With my raven's eye, I can go no further than this. These are the boundaries of this place: to the west the distant sea; to the north, east and south the low redwood ridges that rim this narrow watershed. Somewhere in the shadows of the lanky trees,
deer spend the afternoon and foxes doze, waiting for night.

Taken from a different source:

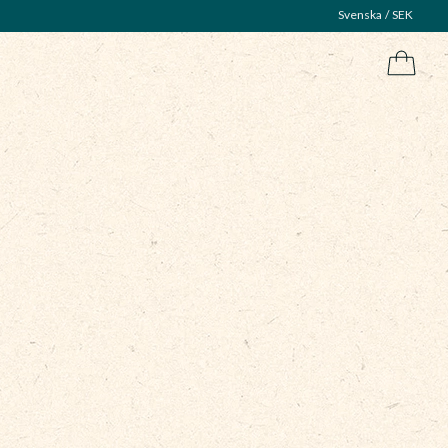
Svenska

Across the road, plump hot apples call to me from laden branches. The sun burns against my dark feathered skull and I am up and away, opening my wings to ride the air.
In flight I begin to dream of a winter's day, when the cool fog air will burden my wings with damp, when smoke will hang low against the wet grass. The apples will be gone then, the rosebuds all gathered in. I see the woman, warm within her house, while a soft rain rolls from the roof to plop in the gutters. She does not see me, hidden in the apple tree, hidden in the fog. She is sitting near the fire, her dried rosebuds spread on her lap, turning the long strings of them in her hands, holding them to her nose to inhale the faint rose of that summer day, ravens watching from the other world.